Perhaps the top three quarterbacks in this year’s draft - Sam Bradford, Jimmy Clausen, and Colt McCoy - are all missing this game.

Besides Tebow, quarterbacking the South are West Virginia’s Jarrett Brown and Oklahoma State’s Zac Robinson. While Robinson has struggled in recent practices, Brown has been one of the biggest surprises, displaying a good arm and tremendous accuracy.

Under center for the North are Sean Canfield of Oregon State, Central Michigan’s Dan LeFevour and the strong-armed Tony Pike of Cincinnati. Throughout the week, there has been inconsistency from all three quarterbacks.

If past Senior Bowls are any indication, look for at least one of these six to thoroughly impress the pro scouts and raise his draft status significantly.

Eleven of the game’s last 17 MVPs have been quarterbacks.

Turning heads

While each Senior Bowl quarterback has had mixed reviews, several others have turned executives’ heads in practice, in particular, the North’s Mike Iupati and South’s Dexter McCluster.

The 6-foot-five, 325-pound Iupati played offensive guard at Idaho but has great potential to play tackle at the next level. He has been punishing opposing defensive linemen in practices.

McCluster, a star all-purpose back at Ole Miss, has been recognized as not only one of the better outside ball carriers in Mobile but also maybe the fastest receiver.

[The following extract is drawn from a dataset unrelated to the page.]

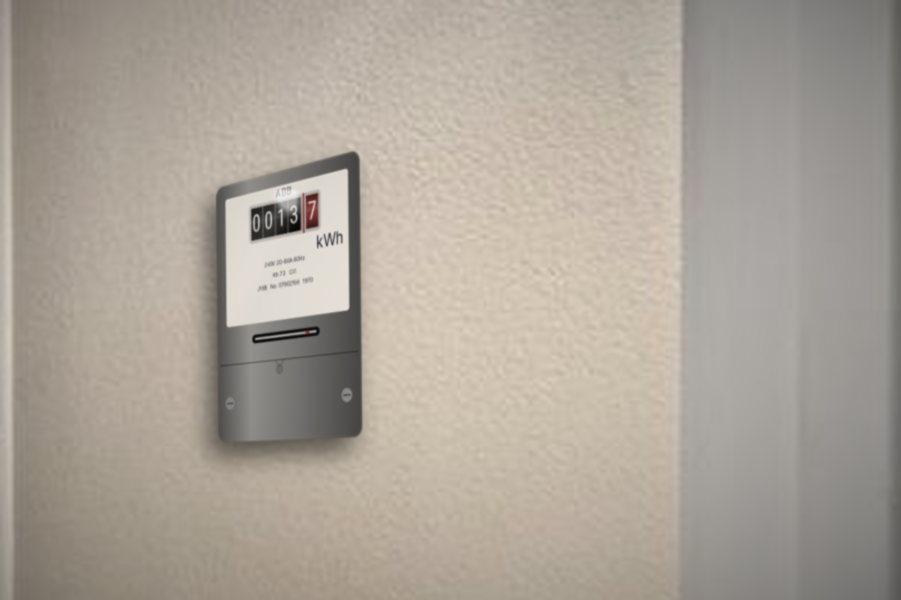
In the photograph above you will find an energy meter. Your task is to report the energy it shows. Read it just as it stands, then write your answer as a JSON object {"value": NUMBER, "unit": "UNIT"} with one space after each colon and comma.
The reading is {"value": 13.7, "unit": "kWh"}
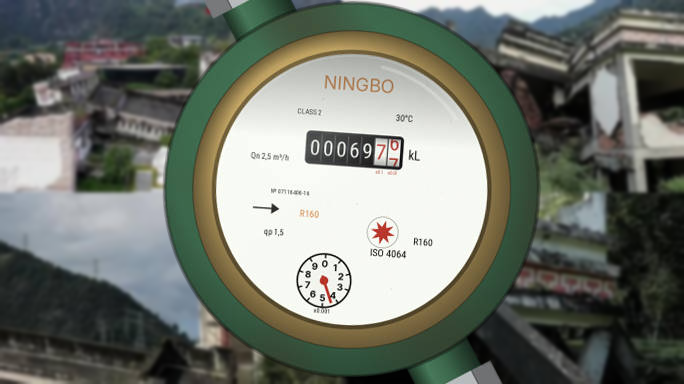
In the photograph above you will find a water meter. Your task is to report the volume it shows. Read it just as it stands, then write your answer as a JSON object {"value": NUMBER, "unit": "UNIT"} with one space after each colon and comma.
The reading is {"value": 69.764, "unit": "kL"}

"I couldn't wait to watch [McCluster]," said the NFL Network’s Mike Mayock. "His toughness in the SEC at the tailback position blew me away at 165 pounds."

Coaches

Similarly to the NFL preseason, the different coaching staffs—normally, from the two lowest-seeded NFL teams—are likely the primary factor to consider when wagering on the Senior Bowl.

Which head coach wants to win this game more: the North’s Jim Schwartz of the Lions or South’s Tony Soprano of the Dolphins? Will one coaching staff treat it as an all-star or exhibition competition while the other takes it as seriously as a regular-season game?

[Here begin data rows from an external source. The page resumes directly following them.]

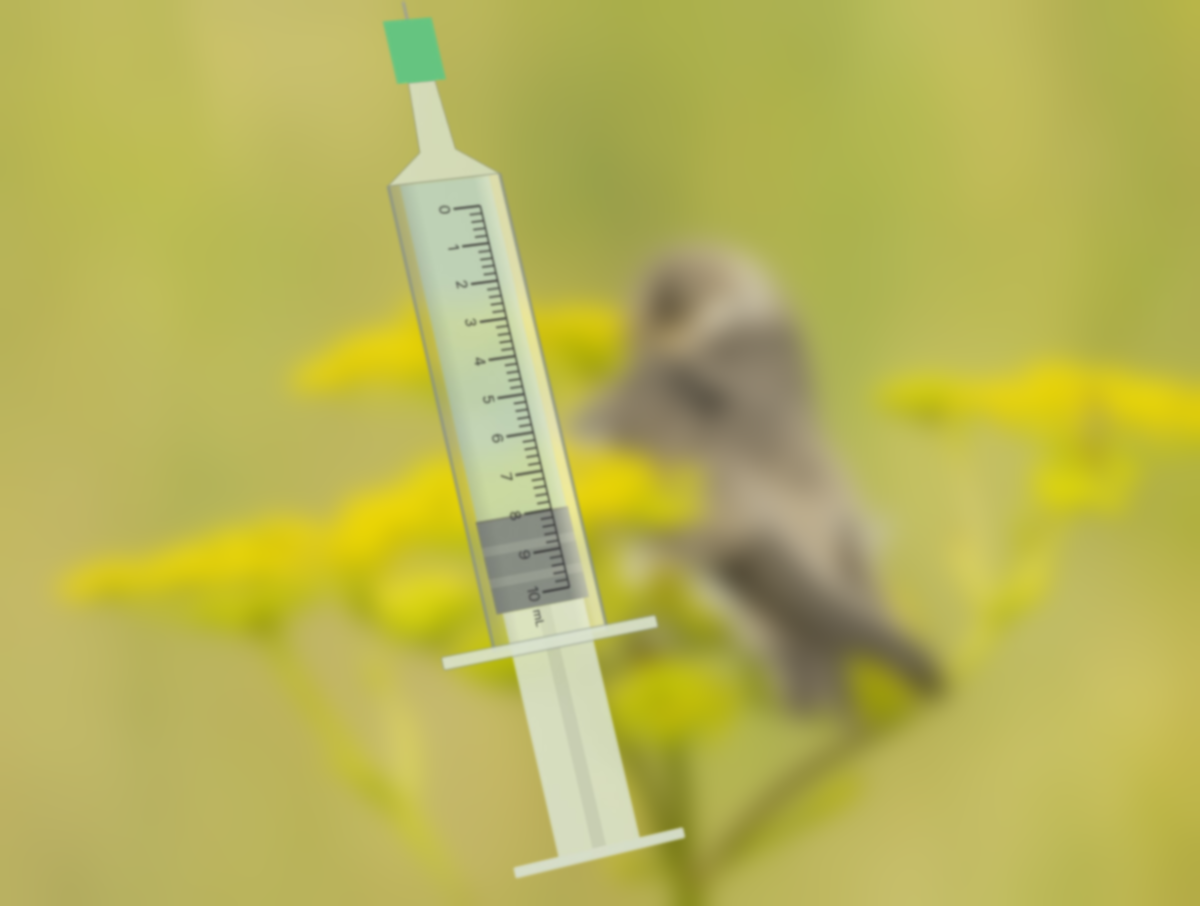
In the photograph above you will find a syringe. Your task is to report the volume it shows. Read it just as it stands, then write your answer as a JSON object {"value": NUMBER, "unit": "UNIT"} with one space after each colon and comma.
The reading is {"value": 8, "unit": "mL"}
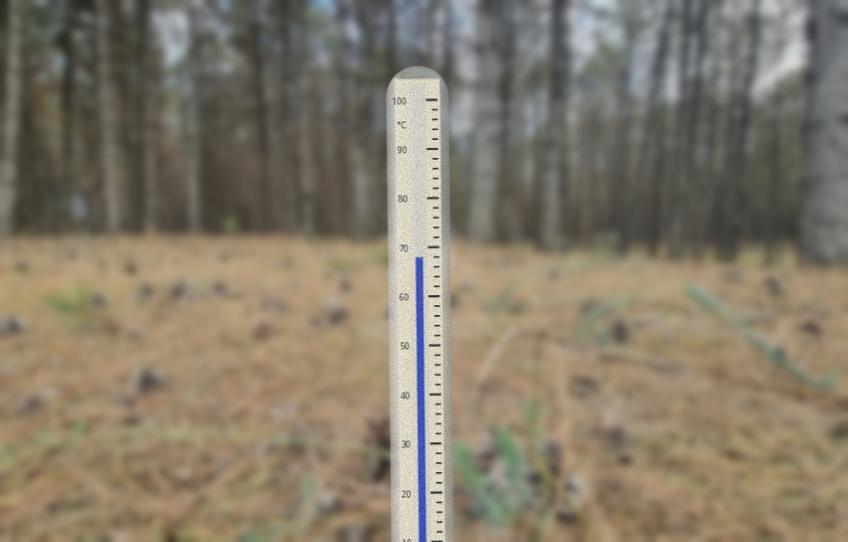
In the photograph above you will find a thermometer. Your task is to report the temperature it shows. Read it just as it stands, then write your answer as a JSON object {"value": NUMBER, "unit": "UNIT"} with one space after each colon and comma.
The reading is {"value": 68, "unit": "°C"}
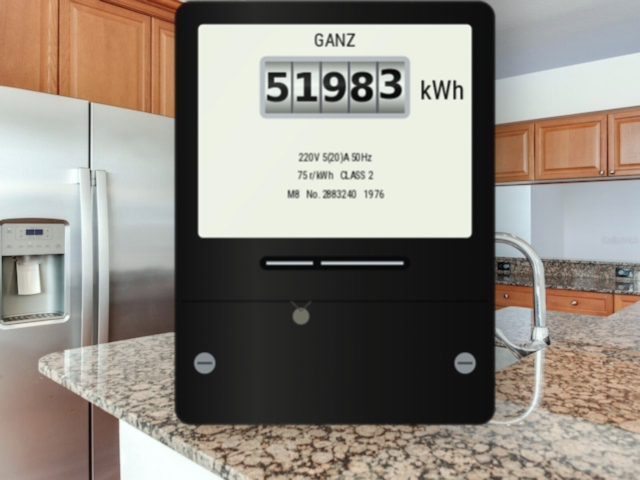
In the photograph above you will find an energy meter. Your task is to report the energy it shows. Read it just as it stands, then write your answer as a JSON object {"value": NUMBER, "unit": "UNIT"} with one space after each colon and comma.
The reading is {"value": 51983, "unit": "kWh"}
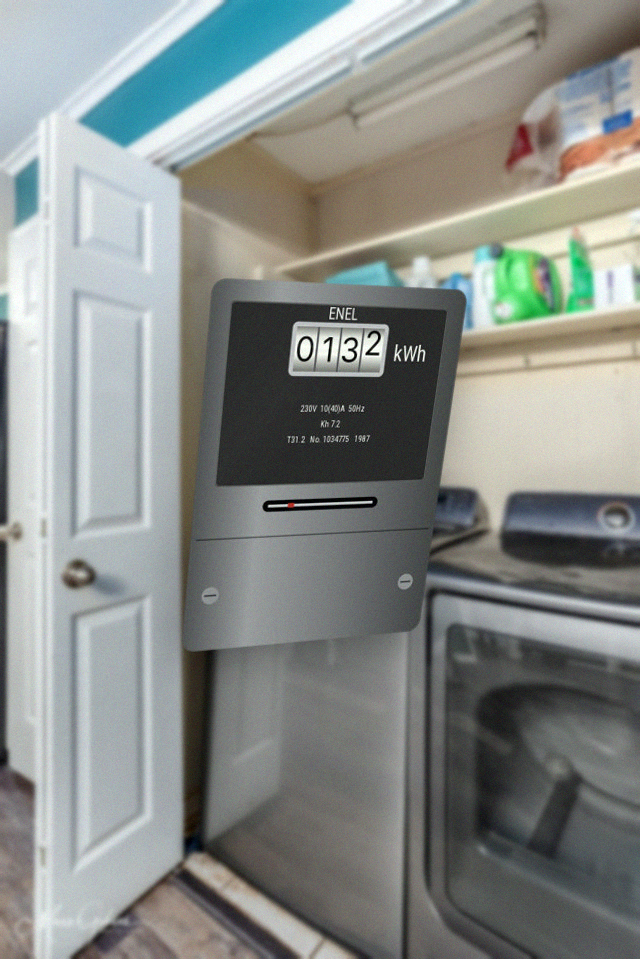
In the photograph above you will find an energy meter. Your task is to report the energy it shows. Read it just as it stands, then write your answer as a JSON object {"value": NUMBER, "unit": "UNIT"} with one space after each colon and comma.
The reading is {"value": 132, "unit": "kWh"}
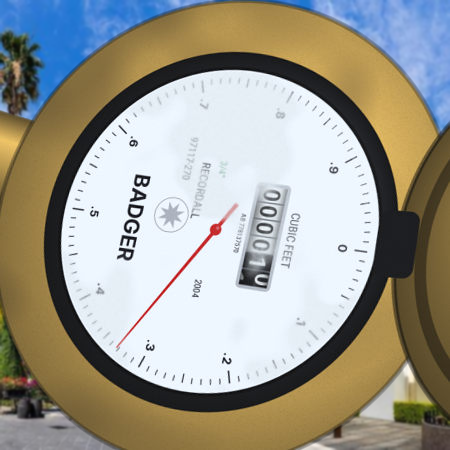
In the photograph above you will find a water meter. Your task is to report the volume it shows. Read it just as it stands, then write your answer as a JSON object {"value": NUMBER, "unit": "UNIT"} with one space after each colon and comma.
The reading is {"value": 10.33, "unit": "ft³"}
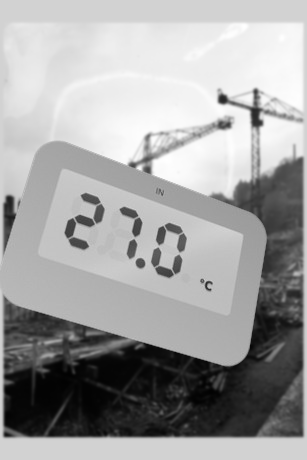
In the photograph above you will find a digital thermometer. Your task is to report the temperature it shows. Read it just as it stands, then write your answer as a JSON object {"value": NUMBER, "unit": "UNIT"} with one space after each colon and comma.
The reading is {"value": 27.0, "unit": "°C"}
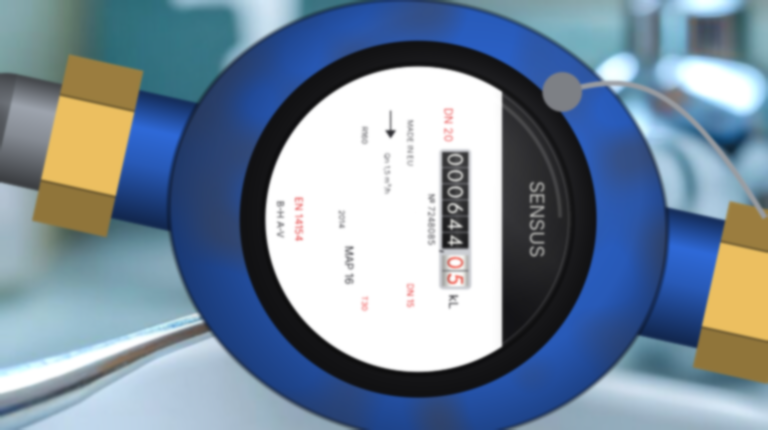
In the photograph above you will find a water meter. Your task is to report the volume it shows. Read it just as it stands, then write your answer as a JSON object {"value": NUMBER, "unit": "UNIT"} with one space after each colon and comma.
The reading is {"value": 644.05, "unit": "kL"}
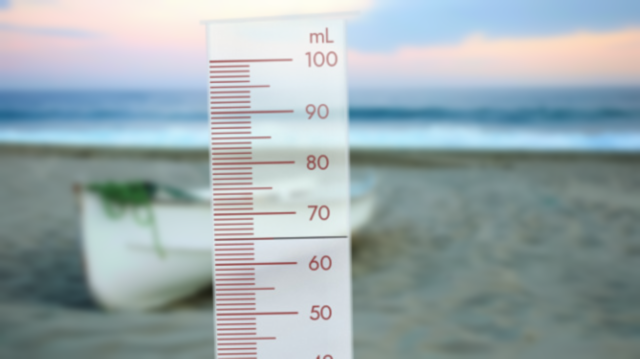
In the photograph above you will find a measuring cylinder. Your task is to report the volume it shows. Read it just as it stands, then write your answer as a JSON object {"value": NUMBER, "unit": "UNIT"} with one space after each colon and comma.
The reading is {"value": 65, "unit": "mL"}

It was recently reported Miami's coaching staff was lackadaisical and taking it easy on the South’s players. A year ago, the same was said about Jack Del Rio of the Jaguars.

Del Rio’s South squad whipped the North by 17 points, easily covering the three-point spread.

For what it’s worth, Schwartz’s Lions were 2-2 ATS last season in the NFL preseason. Soprano is an impressive 6-1-1 ATS in two preseasons as Miami’s head coach.

Trends

Since the Senior Bowl returned to its original North-South arrangement in 1994 after three years featuring a NFC-AFC (from the NFL) format, the South holds a 9-7 series advantage.

Since 1996, the Senior Bowl’s average margin of victory has been by more than 14 points per game with just three of the 14 games settled by less than 10 points.

The South has won two games in a row; only once since 1978 has either team won three games in a row (North, 2005-2007).

Including last year’s 35-18 South win, only twice the last seven years has the total exceeded 38 points.